I put a fan in the bathroom to try to curb the mould. It used to run non-stop from when I showered first thing in the morning until bedtime, and never made any difference at all, so when it packed up I never bothered replacing it.


----------



## ClichéGuevara (3 Oct 2022)

Well it clearly doesn't work anyway, so......


----------



## slowmotion (3 Oct 2022)

classic33 said:


> If you are going to yank it out, bear in mind that you will end up pulling more than the fan/extractor system down.
> 
> There will be damage to the ceiling as the type of fitting shown is designed to go one way only, up in this case. It's a hollow wall fitting.



Pah! Just a spot of "making good"......


----------



## Cerdic (3 Oct 2022)

ClichéGuevara said:


> Well it clearly doesn't work anyway, so......
> 
> View attachment 663308



Beat me to it…


----------



## TissoT (4 Oct 2022)

The outer cover comes off by the screw in the centre behind the cap
once off you can get your fingers in to release the clips


----------



## Milkfloat (4 Oct 2022)

+




 =


----------



## swee'pea99 (4 Oct 2022)

Interesting....much to consider, and try!

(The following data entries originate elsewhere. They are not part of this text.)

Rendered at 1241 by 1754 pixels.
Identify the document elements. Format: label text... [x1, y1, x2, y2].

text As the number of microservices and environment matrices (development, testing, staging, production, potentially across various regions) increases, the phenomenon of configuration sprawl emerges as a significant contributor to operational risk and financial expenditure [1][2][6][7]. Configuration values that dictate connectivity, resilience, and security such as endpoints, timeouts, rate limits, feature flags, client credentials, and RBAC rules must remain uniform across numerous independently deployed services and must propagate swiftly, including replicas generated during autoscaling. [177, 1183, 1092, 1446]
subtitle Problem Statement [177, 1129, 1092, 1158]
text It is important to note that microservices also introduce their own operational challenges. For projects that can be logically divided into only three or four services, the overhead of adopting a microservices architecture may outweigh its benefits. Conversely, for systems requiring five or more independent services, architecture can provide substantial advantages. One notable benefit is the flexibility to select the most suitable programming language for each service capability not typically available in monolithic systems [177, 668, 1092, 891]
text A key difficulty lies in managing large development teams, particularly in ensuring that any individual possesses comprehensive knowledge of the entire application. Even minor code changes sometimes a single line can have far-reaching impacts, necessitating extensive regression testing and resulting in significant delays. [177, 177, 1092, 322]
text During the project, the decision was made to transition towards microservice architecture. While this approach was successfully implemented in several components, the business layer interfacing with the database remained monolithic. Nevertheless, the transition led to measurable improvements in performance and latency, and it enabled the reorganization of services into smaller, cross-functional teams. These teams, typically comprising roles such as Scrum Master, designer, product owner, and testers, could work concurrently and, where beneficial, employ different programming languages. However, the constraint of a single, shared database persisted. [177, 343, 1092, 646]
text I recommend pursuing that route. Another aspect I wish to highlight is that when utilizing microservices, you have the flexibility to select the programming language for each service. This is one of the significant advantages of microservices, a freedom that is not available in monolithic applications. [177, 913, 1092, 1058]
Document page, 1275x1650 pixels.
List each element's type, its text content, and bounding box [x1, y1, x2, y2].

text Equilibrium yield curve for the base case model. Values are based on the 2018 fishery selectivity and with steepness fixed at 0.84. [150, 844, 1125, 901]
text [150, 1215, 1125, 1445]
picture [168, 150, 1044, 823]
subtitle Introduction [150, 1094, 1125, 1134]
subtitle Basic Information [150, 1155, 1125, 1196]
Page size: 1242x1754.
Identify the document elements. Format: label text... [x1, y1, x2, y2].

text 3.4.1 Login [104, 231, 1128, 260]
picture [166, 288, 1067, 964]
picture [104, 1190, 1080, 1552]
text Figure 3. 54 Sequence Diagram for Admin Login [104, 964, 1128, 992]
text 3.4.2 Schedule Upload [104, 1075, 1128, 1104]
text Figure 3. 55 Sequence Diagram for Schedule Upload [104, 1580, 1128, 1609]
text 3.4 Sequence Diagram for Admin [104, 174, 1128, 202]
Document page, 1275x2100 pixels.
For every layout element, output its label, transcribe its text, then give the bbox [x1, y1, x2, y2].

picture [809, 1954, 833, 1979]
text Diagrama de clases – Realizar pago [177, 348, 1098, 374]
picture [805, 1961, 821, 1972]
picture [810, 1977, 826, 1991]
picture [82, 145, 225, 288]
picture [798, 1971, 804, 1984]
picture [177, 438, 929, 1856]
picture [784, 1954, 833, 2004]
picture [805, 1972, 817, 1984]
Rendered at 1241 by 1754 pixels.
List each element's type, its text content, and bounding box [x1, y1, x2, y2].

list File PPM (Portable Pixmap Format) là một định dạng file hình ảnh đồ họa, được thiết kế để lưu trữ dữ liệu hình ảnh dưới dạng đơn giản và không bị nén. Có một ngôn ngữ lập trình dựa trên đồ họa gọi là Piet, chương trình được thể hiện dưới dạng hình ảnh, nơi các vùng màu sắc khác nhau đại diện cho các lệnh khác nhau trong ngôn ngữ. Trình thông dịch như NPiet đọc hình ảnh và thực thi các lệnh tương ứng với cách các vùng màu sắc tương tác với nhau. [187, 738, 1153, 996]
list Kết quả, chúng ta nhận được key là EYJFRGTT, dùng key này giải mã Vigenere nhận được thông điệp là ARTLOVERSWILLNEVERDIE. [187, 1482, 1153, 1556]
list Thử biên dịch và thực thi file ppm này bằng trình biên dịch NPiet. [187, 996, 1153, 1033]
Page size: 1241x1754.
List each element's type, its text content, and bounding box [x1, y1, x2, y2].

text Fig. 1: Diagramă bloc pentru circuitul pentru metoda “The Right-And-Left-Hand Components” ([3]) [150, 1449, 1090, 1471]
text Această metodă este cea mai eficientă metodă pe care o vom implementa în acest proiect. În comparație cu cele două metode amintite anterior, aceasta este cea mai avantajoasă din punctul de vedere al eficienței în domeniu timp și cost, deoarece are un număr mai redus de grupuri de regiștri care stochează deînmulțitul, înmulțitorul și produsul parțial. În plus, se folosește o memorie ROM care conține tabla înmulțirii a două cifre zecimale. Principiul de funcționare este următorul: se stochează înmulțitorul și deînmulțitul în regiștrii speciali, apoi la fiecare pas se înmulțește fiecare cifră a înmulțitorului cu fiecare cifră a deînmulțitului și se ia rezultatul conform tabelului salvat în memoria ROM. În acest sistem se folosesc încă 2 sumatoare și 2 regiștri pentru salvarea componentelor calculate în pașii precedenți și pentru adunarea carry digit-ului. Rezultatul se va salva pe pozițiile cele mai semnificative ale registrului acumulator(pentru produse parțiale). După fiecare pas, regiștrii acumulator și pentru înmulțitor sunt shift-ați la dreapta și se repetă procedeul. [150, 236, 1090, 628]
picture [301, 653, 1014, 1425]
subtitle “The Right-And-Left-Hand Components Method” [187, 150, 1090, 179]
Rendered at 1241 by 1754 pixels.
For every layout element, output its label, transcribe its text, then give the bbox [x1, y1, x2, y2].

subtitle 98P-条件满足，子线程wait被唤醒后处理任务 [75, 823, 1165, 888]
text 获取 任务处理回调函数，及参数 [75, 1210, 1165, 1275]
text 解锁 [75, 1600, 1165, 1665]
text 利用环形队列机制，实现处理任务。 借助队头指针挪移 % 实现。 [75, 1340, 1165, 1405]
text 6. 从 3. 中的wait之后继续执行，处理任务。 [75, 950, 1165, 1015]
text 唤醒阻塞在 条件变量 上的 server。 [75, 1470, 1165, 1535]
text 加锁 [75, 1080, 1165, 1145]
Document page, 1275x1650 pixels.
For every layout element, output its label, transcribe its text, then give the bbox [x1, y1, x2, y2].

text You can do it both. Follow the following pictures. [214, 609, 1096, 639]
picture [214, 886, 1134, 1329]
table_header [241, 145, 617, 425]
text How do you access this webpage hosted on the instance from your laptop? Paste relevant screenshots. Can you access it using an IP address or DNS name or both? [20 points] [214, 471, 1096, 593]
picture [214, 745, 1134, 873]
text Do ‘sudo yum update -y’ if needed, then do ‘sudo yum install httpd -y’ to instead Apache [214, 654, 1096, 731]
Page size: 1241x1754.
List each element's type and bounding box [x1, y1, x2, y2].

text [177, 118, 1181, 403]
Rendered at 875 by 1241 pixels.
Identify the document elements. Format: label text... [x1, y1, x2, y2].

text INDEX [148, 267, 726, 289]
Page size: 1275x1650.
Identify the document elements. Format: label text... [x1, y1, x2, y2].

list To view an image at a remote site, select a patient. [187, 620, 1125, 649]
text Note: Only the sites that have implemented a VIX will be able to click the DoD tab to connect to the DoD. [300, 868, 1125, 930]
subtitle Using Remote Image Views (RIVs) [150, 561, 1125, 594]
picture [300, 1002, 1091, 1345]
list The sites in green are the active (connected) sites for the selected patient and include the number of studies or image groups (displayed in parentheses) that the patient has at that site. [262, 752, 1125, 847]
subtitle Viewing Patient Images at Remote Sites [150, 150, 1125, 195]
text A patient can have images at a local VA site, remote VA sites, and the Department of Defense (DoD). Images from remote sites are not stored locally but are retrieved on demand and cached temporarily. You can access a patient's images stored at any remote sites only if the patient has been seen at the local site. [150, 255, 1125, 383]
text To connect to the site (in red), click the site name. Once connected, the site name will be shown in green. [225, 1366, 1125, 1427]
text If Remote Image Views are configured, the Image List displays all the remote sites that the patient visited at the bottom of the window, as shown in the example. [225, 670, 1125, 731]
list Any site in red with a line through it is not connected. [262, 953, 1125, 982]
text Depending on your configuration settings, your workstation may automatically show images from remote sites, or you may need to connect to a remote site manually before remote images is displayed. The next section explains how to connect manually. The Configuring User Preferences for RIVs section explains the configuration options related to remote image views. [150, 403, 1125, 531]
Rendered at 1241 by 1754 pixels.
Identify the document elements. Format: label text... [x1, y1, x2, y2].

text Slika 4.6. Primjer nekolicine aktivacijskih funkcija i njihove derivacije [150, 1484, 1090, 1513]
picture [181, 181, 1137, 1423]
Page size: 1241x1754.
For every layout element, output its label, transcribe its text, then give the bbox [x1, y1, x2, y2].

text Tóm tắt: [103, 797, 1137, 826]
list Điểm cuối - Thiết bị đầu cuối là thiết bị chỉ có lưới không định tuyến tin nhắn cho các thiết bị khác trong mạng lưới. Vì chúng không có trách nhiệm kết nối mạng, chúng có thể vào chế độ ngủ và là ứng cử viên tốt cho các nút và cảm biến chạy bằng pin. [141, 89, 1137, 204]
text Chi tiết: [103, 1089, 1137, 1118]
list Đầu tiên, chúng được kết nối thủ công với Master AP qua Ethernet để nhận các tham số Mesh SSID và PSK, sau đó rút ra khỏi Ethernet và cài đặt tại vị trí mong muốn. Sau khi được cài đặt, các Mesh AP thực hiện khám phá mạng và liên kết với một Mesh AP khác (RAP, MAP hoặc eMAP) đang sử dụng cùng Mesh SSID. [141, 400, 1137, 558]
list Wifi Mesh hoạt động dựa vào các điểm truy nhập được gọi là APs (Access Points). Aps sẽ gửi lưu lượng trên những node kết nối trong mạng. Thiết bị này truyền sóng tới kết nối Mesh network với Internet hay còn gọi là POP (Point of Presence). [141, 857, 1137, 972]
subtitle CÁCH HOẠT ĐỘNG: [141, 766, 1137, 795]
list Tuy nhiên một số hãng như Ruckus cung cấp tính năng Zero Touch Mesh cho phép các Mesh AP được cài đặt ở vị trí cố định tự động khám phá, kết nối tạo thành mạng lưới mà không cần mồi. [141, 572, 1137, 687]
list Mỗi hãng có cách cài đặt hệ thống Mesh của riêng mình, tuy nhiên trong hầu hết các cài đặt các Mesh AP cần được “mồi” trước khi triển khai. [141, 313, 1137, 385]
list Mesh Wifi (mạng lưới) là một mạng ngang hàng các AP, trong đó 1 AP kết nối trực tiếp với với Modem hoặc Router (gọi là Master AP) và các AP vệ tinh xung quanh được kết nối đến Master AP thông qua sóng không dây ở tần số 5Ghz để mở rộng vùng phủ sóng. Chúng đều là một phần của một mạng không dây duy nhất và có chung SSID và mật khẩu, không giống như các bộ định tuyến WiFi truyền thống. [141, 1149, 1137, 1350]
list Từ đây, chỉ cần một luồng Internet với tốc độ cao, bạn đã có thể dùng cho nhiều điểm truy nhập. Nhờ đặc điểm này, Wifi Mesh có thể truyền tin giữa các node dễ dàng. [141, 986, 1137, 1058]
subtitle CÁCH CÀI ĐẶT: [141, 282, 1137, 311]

Thanks all. I'll report back on progress, if any.


----------



## Phaeton (4 Oct 2022)

As others have said I would have expected the front to come off, failing that can you get a wire coat hanger into the void, attached to the clip to pull & break them, then the unit should hopefully drop on side, to then possibly twist & do the same to the clips at the other side.

Remember to disconnect the power before doing all of this.


----------